Des anxiolytiques à action courte peuvent parfois être utilisés ponctuellement dans des situations précises (voyage inévitable, déplacement professionnel impliquant un bateau), avec une évaluation soigneuse des bénéfices et des risques. Cette option doit toujours se discuter dans un cadre médical, jamais en automédication.
Et si la mer redevenait au moins fréquentable ?
Une autre façon de voir l’océan
Curieusement, la mer n’est pas seulement associée à la peur. Exposées de manière adaptée, certaines personnes découvrent qu’un environnement aquatique sécurisé peut au contraire réduire le stress, favoriser la concentration sur le moment présent, améliorer la confiance en soi. Des programmes encadrés de plongée ou d’activités marines ont montré des effets positifs sur l’anxiété et l’humeur.
Il ne s’agit pas de vous promettre que vous deviendrez passionné de plongée en bouteille. Mais d’ouvrir cette possibilité : et si l’eau, un jour, cessait d’être uniquement un ennemi pour devenir, à votre rythme, un espace où vous avez le droit d’exister, avec vos limites, vos précautions, vos aménagements ?
Un exemple concret : du vertige au rivage apprivoisé
Prenons un cas typique. Une personne évite la mer depuis des années. Elle n’a jamais oublié cette sensation d’être emportée par une vague dans son enfance. Elle part en vacances à contrecœur, choisit systématiquement des hébergements loin du littoral, refuse les invitations à monter sur un bateau. Le simple mot « croisière » lui donne la nausée.
Accompagnée en TCC, elle apprend à travailler sur son souffle, à identifier ses pensées catastrophes, à se parler avec moins de dureté. Elle commence par regarder quelques secondes une vidéo de mer sur son téléphone, puis par marcher sur une digue, puis par tremper ses pieds à marée basse. Un an plus tard, elle n’est pas devenue surfeuse. Mais elle peut s’asseoir face à l’océan, ressentir encore une pointe d’angoisse… qui n’a plus le pouvoir de lui voler ses vacances.
Et maintenant, quoi faire si vous vous reconnaissez ?
Des pistes concrètes pour la suite
- Nommer ce que vous vivez : utiliser le mot thalassophobie permet de sortir de la culpabilité floue et de se dire « Il existe un cadre pour ça ».
- Évaluer l’impact sur votre vie (projets, relations, loisirs). Cela vous aidera à décider si un accompagnement professionnel serait utile.
- En parler à un psychologue ou un psychiatre familier des TCC et des phobies spécifiques, pour construire un plan d’exposition graduée adapté.

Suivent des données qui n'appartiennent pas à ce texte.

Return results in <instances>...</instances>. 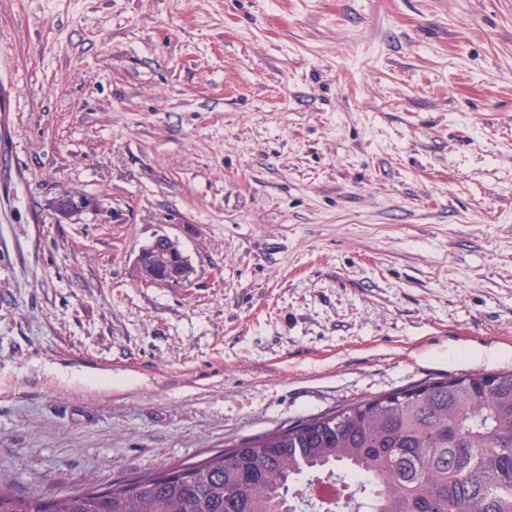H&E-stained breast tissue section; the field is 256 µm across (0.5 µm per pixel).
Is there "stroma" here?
<instances>
[{"label":"stroma","instance_id":"35a3bbf8","mask_svg":"<svg viewBox=\"0 0 512 512\" xmlns=\"http://www.w3.org/2000/svg\"><path fill=\"white\" fill-rule=\"evenodd\" d=\"M160 234L191 284L137 277ZM482 369H512V0H0L13 492Z\"/></svg>","mask_w":512,"mask_h":512}]
</instances>
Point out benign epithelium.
Returning a JSON list of instances; mask_svg holds the SVG:
<instances>
[{"mask_svg":"<svg viewBox=\"0 0 512 512\" xmlns=\"http://www.w3.org/2000/svg\"><path fill=\"white\" fill-rule=\"evenodd\" d=\"M92 207L94 201L84 196L74 199L65 195L56 204V210L62 217ZM136 269L142 280L159 286H166L175 280L181 284L189 283L194 275V268L178 240L165 234L156 236L140 251L136 259Z\"/></svg>","mask_w":512,"mask_h":512,"instance_id":"benign-epithelium-1","label":"benign epithelium"}]
</instances>
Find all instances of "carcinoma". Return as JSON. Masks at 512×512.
I'll return each mask as SVG.
<instances>
[{
    "instance_id": "cac0c4a2",
    "label": "carcinoma",
    "mask_w": 512,
    "mask_h": 512,
    "mask_svg": "<svg viewBox=\"0 0 512 512\" xmlns=\"http://www.w3.org/2000/svg\"><path fill=\"white\" fill-rule=\"evenodd\" d=\"M338 475L352 498L313 512H512V370L363 398L107 487L18 497L0 476V512H298L299 480Z\"/></svg>"
}]
</instances>
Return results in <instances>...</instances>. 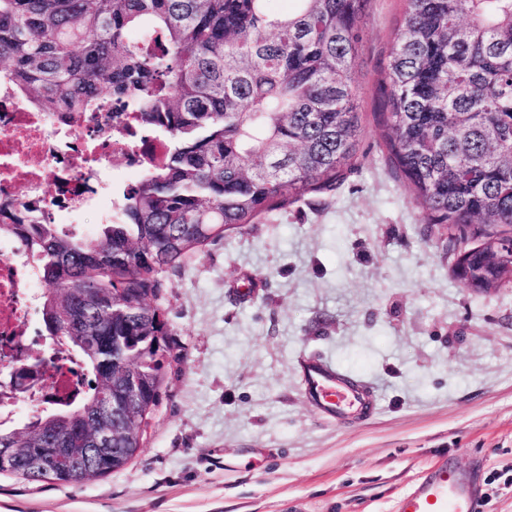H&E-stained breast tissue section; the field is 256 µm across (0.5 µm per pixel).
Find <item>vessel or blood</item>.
<instances>
[{"instance_id": "1", "label": "vessel or blood", "mask_w": 512, "mask_h": 512, "mask_svg": "<svg viewBox=\"0 0 512 512\" xmlns=\"http://www.w3.org/2000/svg\"><path fill=\"white\" fill-rule=\"evenodd\" d=\"M303 387L319 411L339 417L345 407L363 403L361 392L347 383L334 366L323 361L307 362ZM478 485L475 477L459 473L447 462L434 466L414 488L396 502L395 512H477Z\"/></svg>"}]
</instances>
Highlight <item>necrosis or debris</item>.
<instances>
[{"label":"necrosis or debris","instance_id":"necrosis-or-debris-1","mask_svg":"<svg viewBox=\"0 0 512 512\" xmlns=\"http://www.w3.org/2000/svg\"><path fill=\"white\" fill-rule=\"evenodd\" d=\"M159 139H144L131 112L89 114L86 123L64 112H42L19 96L0 71V206H48L53 223H76L97 210L117 221L120 202L111 179L143 174L146 152L163 153ZM43 281L16 238L0 235V369L18 367L44 343L39 320Z\"/></svg>","mask_w":512,"mask_h":512}]
</instances>
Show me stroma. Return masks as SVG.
Here are the masks:
<instances>
[{
  "instance_id": "obj_1",
  "label": "stroma",
  "mask_w": 512,
  "mask_h": 512,
  "mask_svg": "<svg viewBox=\"0 0 512 512\" xmlns=\"http://www.w3.org/2000/svg\"><path fill=\"white\" fill-rule=\"evenodd\" d=\"M403 9L370 0L360 21L361 134L336 191L163 273L173 350L137 456L81 485L0 475V512H394L442 460L478 466L479 512H512V284L461 283L391 170L379 83ZM310 358L376 412L320 414Z\"/></svg>"
}]
</instances>
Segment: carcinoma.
<instances>
[{"label": "carcinoma", "mask_w": 512, "mask_h": 512, "mask_svg": "<svg viewBox=\"0 0 512 512\" xmlns=\"http://www.w3.org/2000/svg\"><path fill=\"white\" fill-rule=\"evenodd\" d=\"M0 0V69L44 112L78 117L112 102L166 142L125 189L118 222L90 239L45 223L35 207L0 209V232L38 265L43 324L81 362L88 387L68 408L0 448L94 447L112 431L114 455L89 459L84 478L126 466L159 403L172 332L150 305L160 275L230 229L312 192H331L352 167L360 135L356 60L368 0ZM380 93L386 143L427 224L478 225L469 272L482 288L512 280V0H404ZM148 29L154 47L131 40ZM130 344L112 347V337ZM142 382L133 418H95L126 375ZM73 481L67 457L42 466Z\"/></svg>", "instance_id": "1"}]
</instances>
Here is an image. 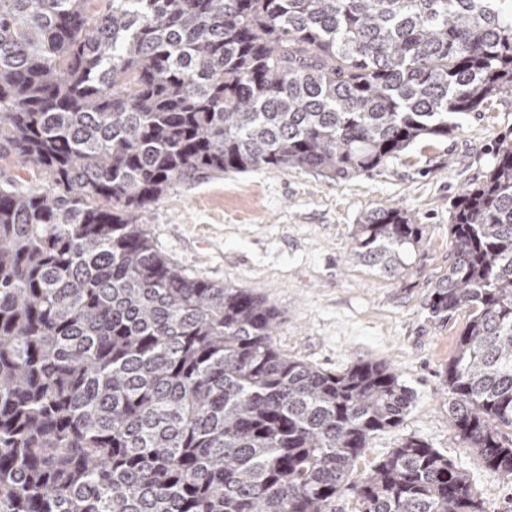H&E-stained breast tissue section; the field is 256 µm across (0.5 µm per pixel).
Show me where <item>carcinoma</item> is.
<instances>
[{
  "label": "carcinoma",
  "instance_id": "carcinoma-1",
  "mask_svg": "<svg viewBox=\"0 0 512 512\" xmlns=\"http://www.w3.org/2000/svg\"><path fill=\"white\" fill-rule=\"evenodd\" d=\"M0 0V512H484L405 438L389 363L281 351L252 289L177 269L144 227L177 180L369 172L512 95V0ZM451 201L437 316L469 320L448 420L512 478V131ZM422 225L367 212L352 259L410 268Z\"/></svg>",
  "mask_w": 512,
  "mask_h": 512
}]
</instances>
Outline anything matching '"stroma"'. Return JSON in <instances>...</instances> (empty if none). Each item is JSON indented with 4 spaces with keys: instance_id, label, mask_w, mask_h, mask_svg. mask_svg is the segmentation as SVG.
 Returning <instances> with one entry per match:
<instances>
[{
    "instance_id": "35a3bbf8",
    "label": "stroma",
    "mask_w": 512,
    "mask_h": 512,
    "mask_svg": "<svg viewBox=\"0 0 512 512\" xmlns=\"http://www.w3.org/2000/svg\"><path fill=\"white\" fill-rule=\"evenodd\" d=\"M509 130L511 97L369 172L198 175L175 183L147 219L156 247L183 272L254 289L273 304L275 343L289 356L334 373L359 360L390 363L414 400L397 429L372 437L360 470L403 438H419L470 473L485 512H512V479L462 446L448 421L444 382L469 312L439 318L429 301L451 262L450 202L484 180L492 147ZM382 207L407 211L425 230L410 271L395 280L351 258L355 224Z\"/></svg>"
}]
</instances>
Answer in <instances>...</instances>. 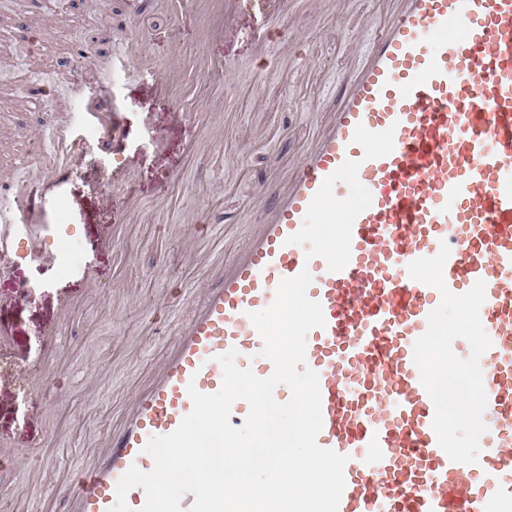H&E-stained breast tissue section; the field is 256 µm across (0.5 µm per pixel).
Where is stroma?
Returning a JSON list of instances; mask_svg holds the SVG:
<instances>
[{"label": "stroma", "mask_w": 512, "mask_h": 512, "mask_svg": "<svg viewBox=\"0 0 512 512\" xmlns=\"http://www.w3.org/2000/svg\"><path fill=\"white\" fill-rule=\"evenodd\" d=\"M386 9L382 0H349L337 20L309 13L299 0V29L276 34L278 48L263 75L245 19L204 43L203 19L176 13L170 0H0V29L9 35L0 44V175L10 177L0 196L23 190L35 198L24 171L39 159L31 129L51 140L52 114L83 111L55 71L79 41L92 56L79 62L78 82L106 85L116 112L111 137L86 128L81 147L107 171L116 160L112 144L121 142L118 160L130 174L108 196L92 190L88 174L72 176L50 218L68 225L69 237L47 240L44 254L0 270V349L45 379L32 393L14 374L0 373V512H54L47 491L90 461L106 427L160 362L169 312L190 311L184 289L203 268L187 256L185 236L210 224L231 225L224 236L229 251L259 223L253 198L272 158L294 157L310 124L331 111L366 29L376 27ZM132 37L160 65L171 47L183 48L187 107L226 113L217 134L205 140L193 122H172L175 101L134 66L104 78L115 45ZM288 46L315 59L314 71L289 66ZM204 58L224 62L227 70L200 92ZM31 79L50 89L46 111L34 110L22 93ZM197 138L201 153L186 159V142ZM179 170L185 177L173 187L176 205L161 207L157 189ZM214 180L225 186L218 198L209 188ZM130 195L145 219L128 225L119 251H108L104 242L113 224L124 221ZM21 281L30 290L20 298L15 286Z\"/></svg>", "instance_id": "1"}]
</instances>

- Commencer, si vous vous en sentez capable, à apprivoiser des images marines très douces, couplées à des exercices de respiration, sans vous forcer à aller plus loin.
- Rappeler à votre entourage que ce n’est pas une peur « ridicule », mais un fonctionnement anxieux documenté, fréquent, et qu’on ne dépasse pas par des injonctions du type « pousse-toi un peu ».
La mer restera peut-être toujours un lieu un peu intimidant pour vous. Mais vous pouvez apprendre à ne plus vivre dans un face-à-face terrorisé avec elle. À ne plus laisser cette peur décider seule de vos voyages, de vos souvenirs, de vos étés. Et ça, pour un cerveau habitué à surprotéger, c’est déjà un immense pas vers la liberté.